Storia dell'articolo
Chiudi

Questo articolo è stato pubblicato il 29 giugno 2014 alle ore 08:12.
L'ultima modifica è del 14 luglio 2014 alle ore 20:31.

My24

ROMA - Il percorso verso l'auspicata flessibilità europea passa attraverso un fitto calendario di impegni programmatici e misure concrete, già a partire da luglio, con l'accelerazione sull'iter di approvazione del decreto sulla Pa, i nuovi decreti legislativi attuativi della delega fiscale tra luglio e settembre (riforma di Equitalia, le norme sul fisco-amico, la definizione dell'abuso di diritto e la revisione delle sanzioni penali e amministrative in materia fiscale, la fatturazione elettronica), la riforma della giustizia e lo «sblocca cantieri». L'obiettivo è definire l'intero quadro già agli inizi di settembre, così da preparare il terreno alla prossima legge di stabilità di metà ottobre. La partita - fa sapere Matteo Renzi - si sposta «dall'Europa in Italia. Tocca a noi fare le riforme se vogliamo la flessibilità dall'Europa. Abbiamo modulato l'impegno sui mille giorni perché questo è l'orizzonte di cui necessitiamo». L'obiettivo è «spendere bene l'autorevolezza internazionale ed europea conquistata con il 41% e con le prime misure» ha spiegato il premier ai suoi, sottolineando che non intende farsi trascinare nelle polemiche, anche interne. «È una vittoria italiana - ha commentato il sottosegretario Graziano Delrio in riferimento al vertice Ue – aver aperto il dibattito nel merito delle questioni non solo sui nomi».

Prima tappa per il governo la Relazione al Parlamento che, in ossequio alla legge "rinforzata" attuativa del nuovo articolo 81 della Costituzione, dovrà aggiornare sugli scostamenti rispetto al quadro macroeconomico di aprile, con annesso il cronoprogramma di riforme strutturali che andranno approvate nei mesi successivi. I contenuti della Relazione che verrà inviata in Parlamento a fine agosto, saranno recepiti dalla Nota di aggiornamento del «Def» di metà settembre.
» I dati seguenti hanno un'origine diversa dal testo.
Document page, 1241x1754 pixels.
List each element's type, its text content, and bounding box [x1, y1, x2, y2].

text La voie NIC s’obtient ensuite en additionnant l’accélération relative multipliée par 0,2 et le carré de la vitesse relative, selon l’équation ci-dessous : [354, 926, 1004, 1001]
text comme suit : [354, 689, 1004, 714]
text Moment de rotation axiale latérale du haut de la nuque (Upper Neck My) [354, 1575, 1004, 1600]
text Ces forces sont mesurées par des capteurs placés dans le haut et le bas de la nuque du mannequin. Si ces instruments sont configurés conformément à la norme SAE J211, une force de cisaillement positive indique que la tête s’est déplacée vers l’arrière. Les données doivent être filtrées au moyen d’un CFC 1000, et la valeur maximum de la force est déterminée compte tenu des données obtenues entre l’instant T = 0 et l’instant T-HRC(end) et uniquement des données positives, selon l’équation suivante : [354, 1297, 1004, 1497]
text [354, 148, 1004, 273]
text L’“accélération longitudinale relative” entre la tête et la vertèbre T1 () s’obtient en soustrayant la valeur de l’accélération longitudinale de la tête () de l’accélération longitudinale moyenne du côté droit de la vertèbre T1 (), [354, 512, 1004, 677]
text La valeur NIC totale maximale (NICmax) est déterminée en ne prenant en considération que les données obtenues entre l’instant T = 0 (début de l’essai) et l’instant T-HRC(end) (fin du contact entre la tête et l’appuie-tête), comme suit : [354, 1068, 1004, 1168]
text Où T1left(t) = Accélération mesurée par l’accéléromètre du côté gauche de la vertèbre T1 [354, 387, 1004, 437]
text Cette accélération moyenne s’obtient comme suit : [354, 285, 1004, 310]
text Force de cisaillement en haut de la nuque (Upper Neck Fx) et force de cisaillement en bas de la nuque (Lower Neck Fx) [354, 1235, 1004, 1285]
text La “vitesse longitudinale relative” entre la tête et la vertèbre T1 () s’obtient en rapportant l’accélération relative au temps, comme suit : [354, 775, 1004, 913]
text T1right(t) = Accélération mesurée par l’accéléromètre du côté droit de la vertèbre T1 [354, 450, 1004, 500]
Una volta definito il nuovo scenario macroeconomico, spetterà alla legge di stabilità recepire gli effetti finanziari delle riforme, con annessa la stima dell'impatto di ogni singola riforma sul Pil. Solo a quel punto, non appena si sarà insediata la nuova Commissione europea guidata da Jean-Claude Juncker (presumibilmente a novembre) si potrà avviare la trattativa per valutare - riforme alla mano - tempi e modalità del «miglior utilizzo della flessibilità», concordato dal Consiglio europeo del 26 e 27 giugno.

Trattativa che verterà sia su un diverso timing di rientro dal debito, pur mantenendo l'impegno a raggiungere il pareggio di bilancio nel 2016, sia il possibile utilizzo della «clausola di flessibilità» per la parte dei pagamenti della Pa che impatta sul deficit. Più complessa la partita degli investimenti cofinanziati dall'Unione europea. Di certo, se ci si atterrà, come peraltro previsto dal Programma nazionale di riforma e in linea dunque con le raccomandazioni rivolte lo scorso 2 giugno all'Italia dalla Commissione europea, al percorso di avvicinamento della agenda europea «2020», non dovrebbero insorgere ostacoli. Si tratterà di definire nel dettaglio tempi e modalità di realizzazione dei singoli interventi, con relativo conteggio della parte di cofinanziamento nazionale da scomputare eventualmente dal calcolo del deficit.

Per avviare la trattativa sulla nuova flessibilità che potrebbe accompagnare la politica di bilancio, occorre rispettare sia l'obiettivo di un deficit nominale ampiamente in zona di sicurezza (già un saldo a ridosso del tetto massimo del 3% potrebbe costituire un ostacolo), sia il tragitto di avvicinamento all'obiettivo di medio termine. Poiché la disciplina di bilancio è ancora pienamente operativa, sia per quel che riguarda il Patto di stabilità che per quanto concerne il combinato di Fiscal compact, Six Pack e Two Pack, i margini di flessibilità andranno conquistati tutti sul campo. Se continueremo a mantenerci al di fuori della procedura d'infrazione per disavanzo eccessivo, confermando il timing verso il pareggio di bilancio, si potrà applicare quel margine di flessibilità già previsto dai Trattati per i paesi che rientrano nel cosiddetto «braccio preventivo» del Patto di stabilità. A patto che governo e Parlamento siano effettivamente in grado di approvare e rendere operative le riforme strutturali annunciate, dal fisco al mercato del lavoro, dalla pubblica amministrazione alla giustizia civile.